Hof Leeuwarden, 09-09-2005, nr. 02/1463
ECLI:NL:GHLEE:2005:AU2516, Cassatie: (Gedeeltelijke) vernietiging en zelf afgedaan
- Instantie
Hof Leeuwarden
- Datum
09-09-2005
- Zaaknummer
02/1463
- LJN
AU2516
- Vakgebied(en)
Belastingrecht algemeen (V)
- Brondocumenten en formele relaties
ECLI:NL:GHLEE:2005:AU2516, Uitspraak, Hof Leeuwarden, 09‑09‑2005; (Eerste aanleg - meervoudig)
Cassatie: ECLI:NL:HR:2007:BA6564, (Gedeeltelijke) vernietiging en zelf afgedaan
- Wetingang
art. 8:75 Algemene wet bestuursrecht
- Vindplaatsen
Uitspraak 09‑09‑2005
Inhoudsindicatie
Te dezen is in geschil het antwoord op de vraag of de terzake van de inbreng van de apotheek uitgereikte aandelen zijn volgestort en derhalve de inbreng geruisloos kan plaatsvinden, welke vraag door belanghebbende bevestigend en door de inspecteur ontkennend wordt beantwoord.
BELASTINGKAMER GERECHTSHOF TE LEEUWARDEN UITSPRAAK
Kenmerk: BK 1463/02 9 september 2005
Uitspraak van het Gerechtshof te Leeuwarden, eerste meervoudige belastingkamer, op het beroep van X te Z tegen de uitspraak van het hoofd van de eenheid Ondernemingen van de Belastingdienst te Emmen (hierna: de inspecteur), gedaan op het bezwaarschrift van belanghebbende tegen de hem opgelegde aanslag in de inkomstenbelasting/premie-volksverzekeringen voor het jaar 1994.
1. Ontstaan en loop van het geding.
Belanghebbende werd voor het jaar 1994 in de inkomstenbelasting/premie-volksverzekeringen aangeslagen naar een belastbaar inkomen als bedoeld in de Wet op de inkomstenbelasting 1964, gelijk deze wet voor het onderhavige jaar gold (hierna te noemen: de Wet) van f 895.419,-, van welk bedrag een bedrag van f 531.733,- werd belast naar het bijzonder tarief van artikel 57, lid 2, van de Wet.
Op het tijdig ingediende bezwaar van belanghebbende heeft de inspecteur bij de bestreden uitspraak van 31 mei 2002 de aanslag verminderd tot de aanslag naar een belastbaar inkomen van
f 859.419,- waarvan een bedrag van f 545.733,- belast naar het vermelde bijzonder tarief.
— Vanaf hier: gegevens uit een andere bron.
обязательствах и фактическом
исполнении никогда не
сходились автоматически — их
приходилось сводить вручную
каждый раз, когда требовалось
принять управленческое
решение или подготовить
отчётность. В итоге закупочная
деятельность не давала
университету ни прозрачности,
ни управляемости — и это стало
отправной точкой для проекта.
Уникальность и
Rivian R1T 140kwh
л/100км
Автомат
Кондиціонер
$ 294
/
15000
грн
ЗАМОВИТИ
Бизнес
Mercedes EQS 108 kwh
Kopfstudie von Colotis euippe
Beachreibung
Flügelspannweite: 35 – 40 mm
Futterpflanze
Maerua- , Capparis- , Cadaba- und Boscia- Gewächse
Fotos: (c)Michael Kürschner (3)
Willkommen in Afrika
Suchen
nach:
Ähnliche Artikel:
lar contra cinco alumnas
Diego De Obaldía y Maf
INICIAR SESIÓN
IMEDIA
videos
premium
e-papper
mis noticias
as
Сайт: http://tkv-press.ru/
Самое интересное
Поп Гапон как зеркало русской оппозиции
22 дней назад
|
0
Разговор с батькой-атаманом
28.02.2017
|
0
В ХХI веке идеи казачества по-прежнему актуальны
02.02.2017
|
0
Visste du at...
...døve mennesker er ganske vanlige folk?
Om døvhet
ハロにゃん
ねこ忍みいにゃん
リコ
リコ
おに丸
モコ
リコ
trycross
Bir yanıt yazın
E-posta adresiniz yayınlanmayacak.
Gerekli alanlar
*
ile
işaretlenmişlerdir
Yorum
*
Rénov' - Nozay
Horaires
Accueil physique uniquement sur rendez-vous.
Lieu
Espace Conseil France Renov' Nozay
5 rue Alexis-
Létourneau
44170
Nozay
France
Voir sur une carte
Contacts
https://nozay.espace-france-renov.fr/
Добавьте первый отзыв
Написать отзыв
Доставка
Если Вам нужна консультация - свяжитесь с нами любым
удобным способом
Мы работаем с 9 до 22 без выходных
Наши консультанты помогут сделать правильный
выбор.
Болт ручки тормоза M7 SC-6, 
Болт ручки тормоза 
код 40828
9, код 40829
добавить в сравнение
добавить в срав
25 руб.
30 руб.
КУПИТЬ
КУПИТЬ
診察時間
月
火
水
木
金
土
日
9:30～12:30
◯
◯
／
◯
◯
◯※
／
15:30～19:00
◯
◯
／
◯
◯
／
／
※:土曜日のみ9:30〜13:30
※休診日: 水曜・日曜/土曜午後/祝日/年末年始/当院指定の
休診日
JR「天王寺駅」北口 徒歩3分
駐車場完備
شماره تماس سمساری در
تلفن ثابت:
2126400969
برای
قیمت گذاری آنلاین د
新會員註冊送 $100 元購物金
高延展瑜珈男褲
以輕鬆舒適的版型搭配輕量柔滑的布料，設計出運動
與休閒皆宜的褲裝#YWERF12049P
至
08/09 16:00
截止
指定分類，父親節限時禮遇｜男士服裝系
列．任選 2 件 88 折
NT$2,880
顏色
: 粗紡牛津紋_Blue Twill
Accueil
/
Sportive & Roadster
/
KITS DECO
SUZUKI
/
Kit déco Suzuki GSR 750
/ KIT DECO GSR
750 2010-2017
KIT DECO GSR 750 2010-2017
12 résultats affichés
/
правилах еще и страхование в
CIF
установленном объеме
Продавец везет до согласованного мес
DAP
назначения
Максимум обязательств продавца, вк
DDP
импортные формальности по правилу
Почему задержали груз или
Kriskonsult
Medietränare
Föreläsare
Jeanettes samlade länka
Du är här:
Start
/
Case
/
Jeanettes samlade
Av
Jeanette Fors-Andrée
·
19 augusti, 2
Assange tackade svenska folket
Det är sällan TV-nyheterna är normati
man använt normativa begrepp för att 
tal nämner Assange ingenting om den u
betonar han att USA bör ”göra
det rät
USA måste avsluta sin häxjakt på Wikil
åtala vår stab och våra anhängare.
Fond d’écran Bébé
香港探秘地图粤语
Belanghebbende is tegen deze uitspraak in beroep gekomen bij een beroepschrift (met bijlagen), het welk op 25 juni 2002 is ingekomen en werd aangevuld bij schrijven (met bijlagen) van 11 september 2002.
Nadat de inspecteur zijn verweerschrift (met bijlagen) had ingezonden heeft een mondelinge behandeling plaatsgevonden ter zitting van 1 oktober 2003, gehouden te Leeuwarden, alwaar aanwezig waren de gemachtigde van belanghebbende vergezeld van A, zomede de inspecteur, bijgestaan door een medewerker van zijn eenheid. Ter voormelde zitting hebben de gemachtigde en de inspecteur ieder een pleitnota voorgedragen en overgelegd, waarbij de gemachtigde - zonder bezwaar van de zijde van de inspecteur - een tweetal bijlagen heeft gevoegd.
Het hof heeft vervolgens bij schrijven van 3 februari 2004 vragen gesteld aan de gemachtigde, die deze vragen heeft beantwoord bij schrijven van 15 maart 2004, waarvan afschrift werd gezonden aan de inspecteur.
De inspecteur heeft - daartoe in gelegenheid gesteld - op dat schrijven gereageerd bij schrijven van 26 maart 2004, waarvan afschrift werd gezonden aan de gemachtigde.
Vervolgens heeft wederom een mondelinge behandeling plaatsgevonden ter zitting van 19 november 2004, gehouden te Leeuwarden, alwaar aanwezig waren de gemachtigde van belanghebbende en de inspecteur, bijgestaan door een medewerker van zijn eenheid.
Bij schrijven van 25 november 2004 heeft de inspecteur nog enige gegevens verstrekt onder akkoordverklaring van de gemachtigde.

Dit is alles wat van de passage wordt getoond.